[Document layout detection data]
*-*-*

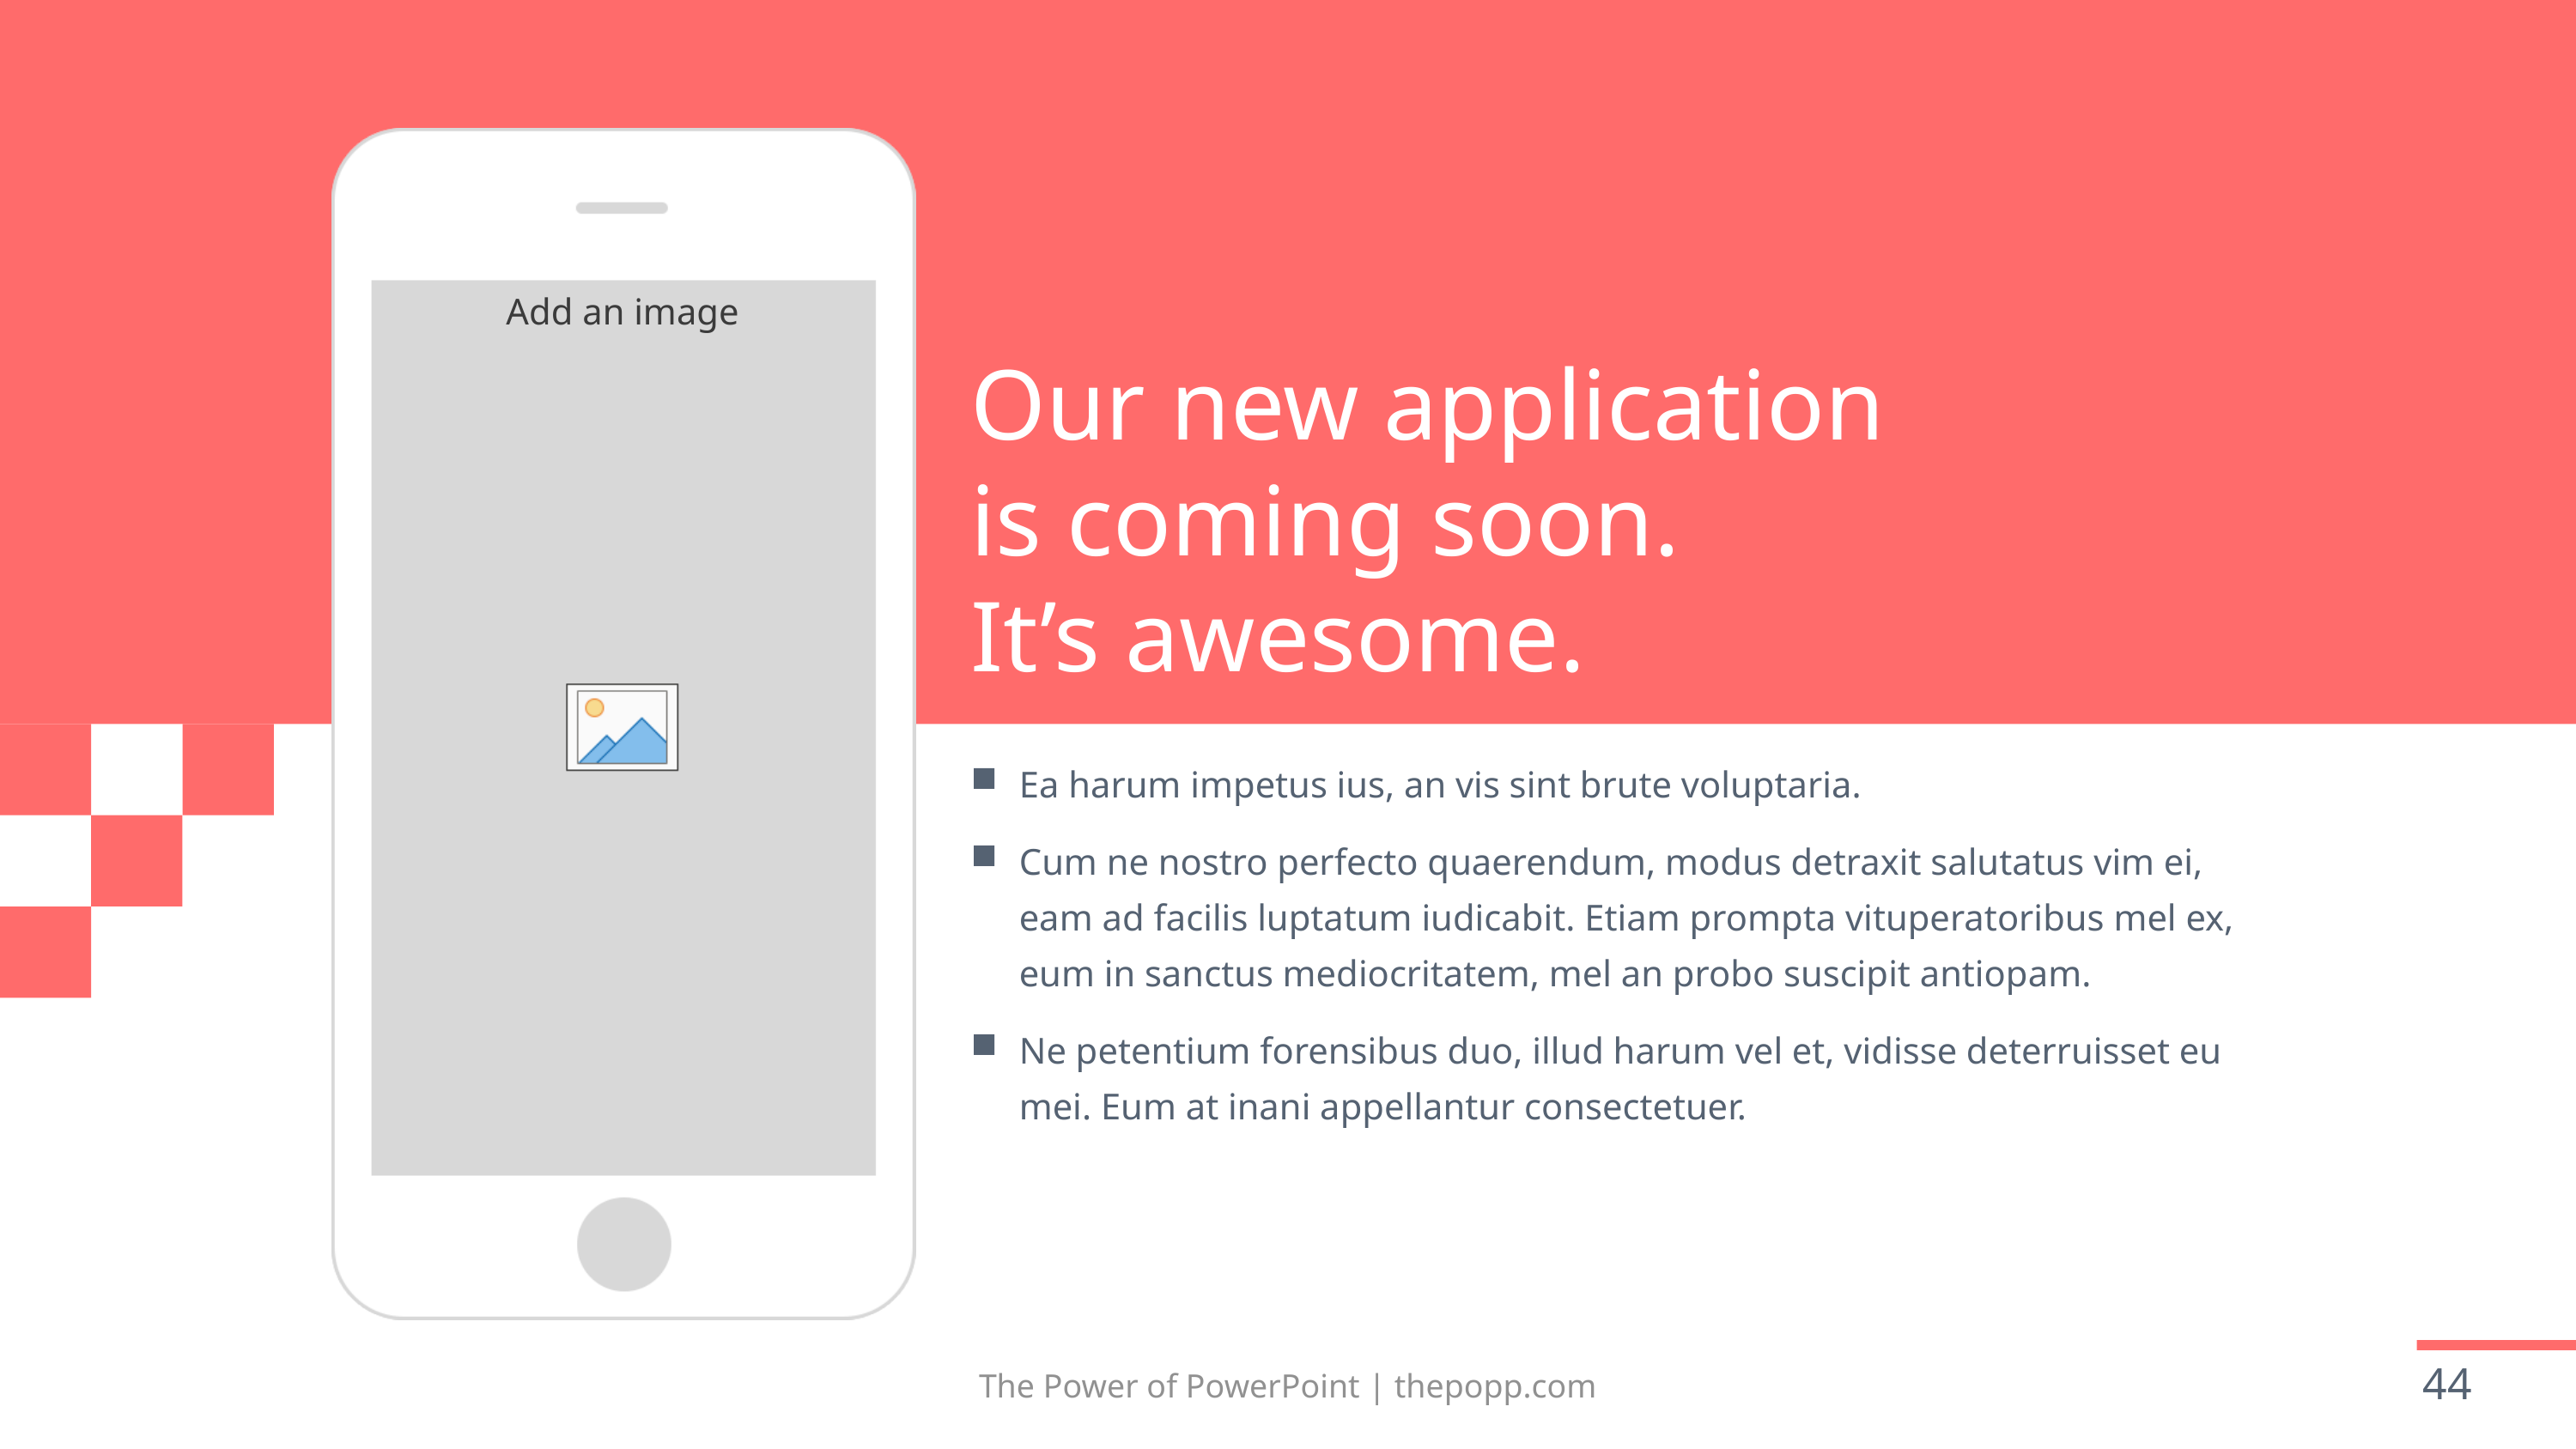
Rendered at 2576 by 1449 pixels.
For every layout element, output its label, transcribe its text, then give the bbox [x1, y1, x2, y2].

list Our new application is coming soon. It’s awesome. [957, 155, 2286, 698]
picture [331, 128, 916, 1320]
slide_number 44 [2409, 1351, 2576, 1421]
footer The Power of PowerPoint | thepopp.com [853, 1349, 1723, 1427]
list Ea harum impetus ius, an vis sint brute voluptaria. Cum ne nostro perfecto quaerendum, modus detraxit salutatus vim ei, eam ad facilis luptatum iudicabit. Etiam prompta vituperatoribus mel ex, eum in sanctus mediocritatem, mel an probo suscipit antiopam. Ne petentium forensibus duo, illud harum vel et, vidisse deterruisset eu mei. Eum at inani appellantur consectetuer. [957, 743, 2286, 1173]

*-*-*

— REQUIRED ACTION —
Write all the entries again word for word, minus the pictures.

— ANSWER TO THE EXERCISE —
Rendered at 2576 by 1449 pixels.
For every layout element, output its label, transcribe its text, then give the bbox [x1, y1, x2, y2].

list Our new application is coming soon. It’s awesome. [957, 155, 2286, 698]
picture [331, 128, 916, 1320]
slide_number 44 [2409, 1351, 2576, 1421]
footer The Power of PowerPoint | thepopp.com [853, 1349, 1723, 1427]
list Ea harum impetus ius, an vis sint brute voluptaria. Cum ne nostro perfecto quaerendum, modus detraxit salutatus vim ei, eam ad facilis luptatum iudicabit. Etiam prompta vituperatoribus mel ex, eum in sanctus mediocritatem, mel an probo suscipit antiopam. Ne petentium forensibus duo, illud harum vel et, vidisse deterruisset eu mei. Eum at inani appellantur consectetuer. [957, 743, 2286, 1173]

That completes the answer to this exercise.